It’s a hot summer day, some time in August, some place around the Mediterranean coast, something like “I don’t know what day of the week it is nor how far into the month we are.” Food, lots and lots of food. Coffee, lots of that too. Words, back and forth, elevated in tone or coated with laughter, empty because you’re still groggy from the siesta you took earlier, or serious, because you want to convince your cousin that “Thursday, the number seven and the color brown all have the same energy.”
In Spain, we call this “la sobremesa,” and it is one of the moments in life I cherish most. Its literal translation is “the over-table,” but to clarify, it is the time spent from the end of the last course to the moment people get up from their seats to carry on with their lives. An idle hour. The “dolce far niente.” A time worth losing. My guilty pleasure.
The difference in food was one of the things that struck me the most when I moved from Barcelona, Spain, where I am originally from, to the United States. The sizes, the flavors, take-out and drive-ins, the speed… I won’t get too deep into the details of my critique for I would much rather enlighten the reader with a different reality, and maybe that will be enough to contrast the culture, or lack thereof, surrounding food in America.
Food is, evidently, used to nourish the human body and without it we would not be able to survive, but food also is so much more than that. The very beauty of it lies in the ceremony, the ability to share it with the ones you love, to indulge in what you are eating while engaging in conversations — from small talk to existential questionings — to make the act of eating a separate part of your daily routine. A time to forget the mundanity of the nine to five when you eat from your office desk as you multitask and sip on your sixth coffee of the day.
No, we don’t have sobremesas every weekday. It is typically reserved for Sundays when your grandparents come over, holidays and days when hours aren’t counted, or dinners with friends, dates and even acquaintances. It is something to expect.
First come the guests, milling in around forty minutes later than the requested arrival time (but the host already counts on that before they even put the food in the oven.) They bring wine and appetizers, like cheeses and olive tapenades, or they may be in charge of dessert — a summer tarte, a fruit salad, chocolates…
After a while the conversation moves to the main table and the fun begins. Fun, that is, if you aren’t sitting next to your boring uncle who asks about your “boyfriends or lack thereof,” or the family friend who tries to convince you that mandatory military service should still be implemented.
I like to think of la sobremesa as the closest thing to Greek banquets. You have been indulging in delicious food, your cheeks flushed and hot from the fourth glass of wine, perhaps it’s already your fifth, you have sat up three times to check on the food and have cleared the plates twice. What comes next is the best part: the coffee — served out of a mocca pot that leaves a metallic aftertaste because it has been in your grandma’s pantry since she got married —and the pastries: buttery, sweet and addictive.

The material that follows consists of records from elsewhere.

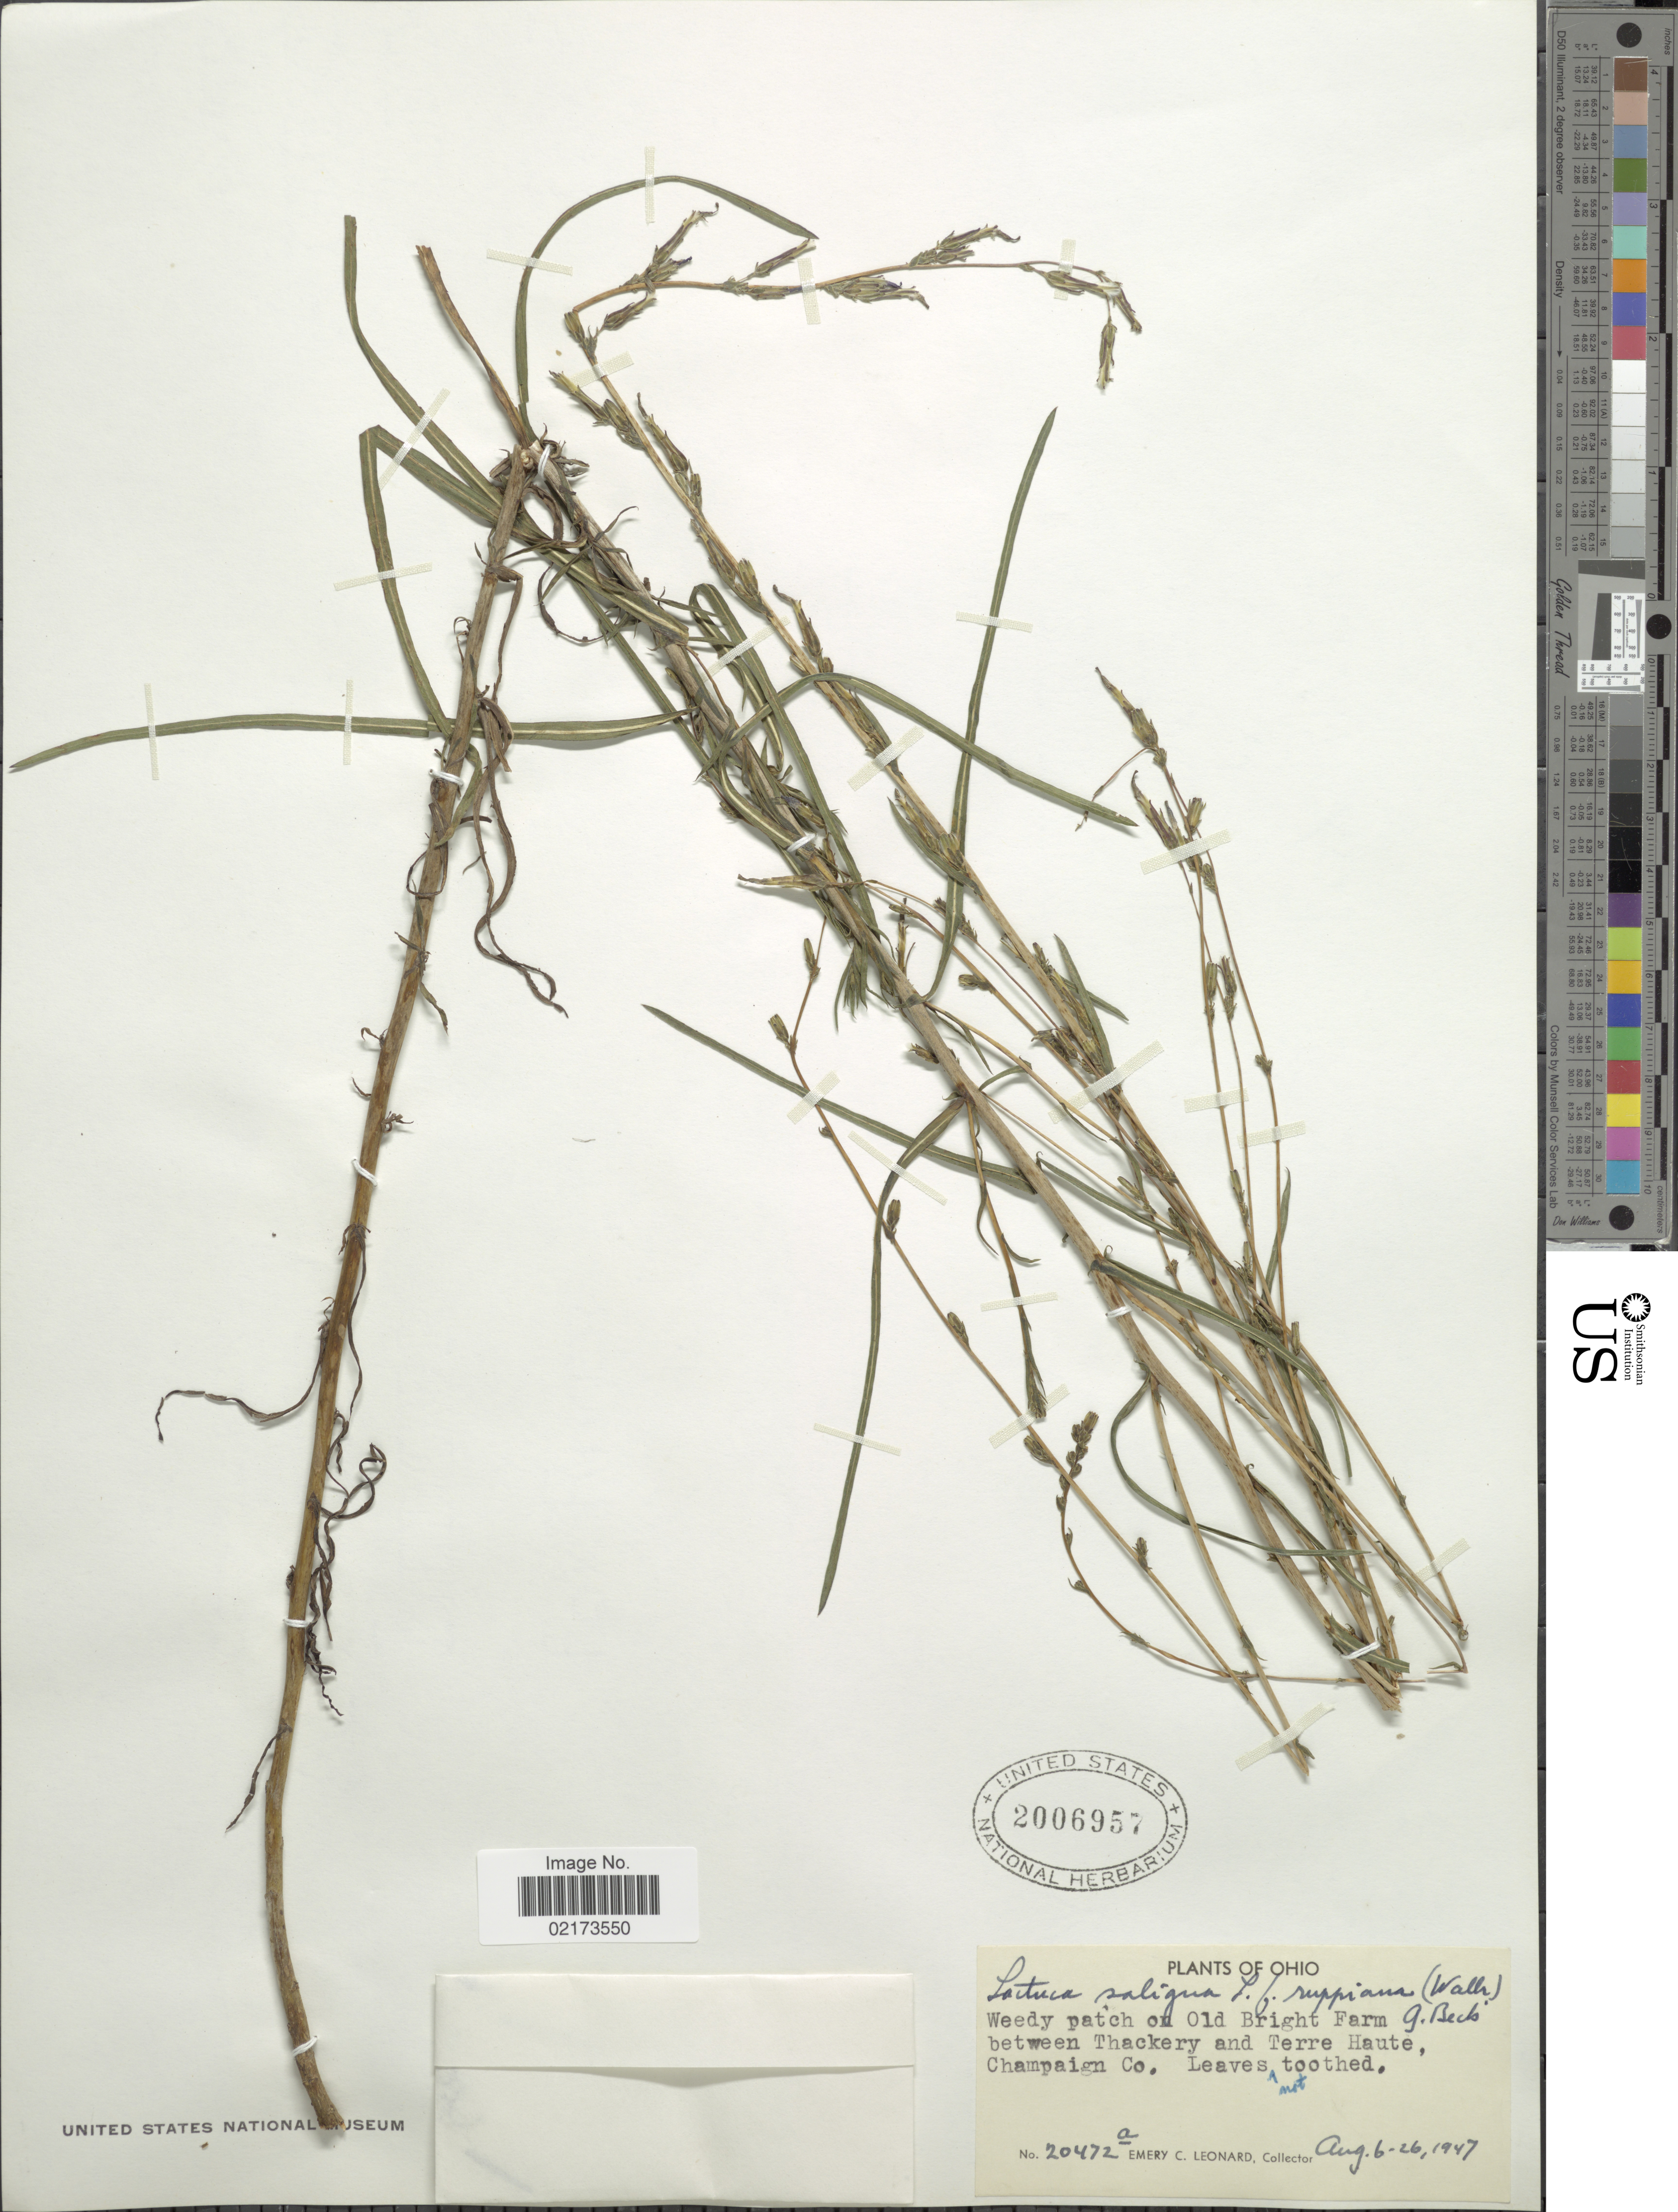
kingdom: Plantae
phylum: Tracheophyta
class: Magnoliopsida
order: Asterales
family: Asteraceae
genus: Lactuca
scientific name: Lactuca saligna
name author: L.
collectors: E. C. Leonard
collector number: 20472a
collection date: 1947-08-06/1947-08-26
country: United States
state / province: Ohio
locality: Old Birght Farm, between Thackery and Terre Haute, Champaign Co.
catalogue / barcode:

You switch places with your sister when she goes to grab a cloth to clean up your uncle’s spilled glass of water, and begin talking to your grandmother. She tells you about the time she went to Peru and about how good the Pisco Sour was at the Machu Picchu. You slyly hide her glass; she has had enough for today.
To your right is the cousin you never know enough about. You ask him about school and he says “same old.” Scoff. That will be enough till you meet again and ask him once more, knowing what the answer is already. You overhear a conversation about the latest scandal in the news, this time it’s something about the decadence of music. You draw your ear closer and attempt to engage. It is your grandfather’s comment that makes you jump up and start arguing over the four people sitting between you and him. It becomes a loud cacophony of arguments going nowhere, there is no convincing him. “Music died when Duke Ellington died.”
By the time the guests are gone, your ears are thrumming, the air still feels alive and in your mind, something somebody said is replaying in a loop. “When you say you are doing a double-major, make sure to say Poli Sci first and then Art History, or you won’t be taken seriously.” A shake of the head and a small scoff, while you sweep the floor where your sister carelessly ate her biscuit. The quote sticks, and it becomes ingrained in your dialogue. Poli Sci, then Art History. Okay.
Anecdotes, lessons, jokes, Socratic demeanors, nonsense and everything in between. La sobremesa is a place to learn to appreciate the true riches of life, a safe zone to debate over things that will be forgotten by the morning, a time to learn how to listen (something that is not taught often enough).
Now I sit in front of my screen while I eat my lunch in between Zoom classes. I feel guilty for falling for the very same thing I despise, while I count down the days until I can be seated under the shade of the willow tree at my countryside home, as the warmth of summer embraces my skin, still hot from having been reading under the sun earlier in the day.
A guilty pleasure or perhaps it is just merely a pleasure. Guilty, that is, if you can’t step back and appreciate the exceptionality of that time spent “over-the-table.”